● WORK TO COMPLETE: Copy every line of the records below character for character, keeping each line break where it falls.

● DATA PROVIDED:
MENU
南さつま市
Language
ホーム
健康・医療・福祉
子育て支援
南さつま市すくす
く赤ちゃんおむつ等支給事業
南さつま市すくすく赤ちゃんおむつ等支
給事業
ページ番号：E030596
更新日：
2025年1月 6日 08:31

● RESULT:
MENU
南さつま市
Language
ホーム
健康・医療・福祉
子育て支援
南さつま市すくす
く赤ちゃんおむつ等支給事業
南さつま市すくすく赤ちゃんおむつ等支
給事業
ページ番号：E030596
更新日：
2025年1月 6日 08:31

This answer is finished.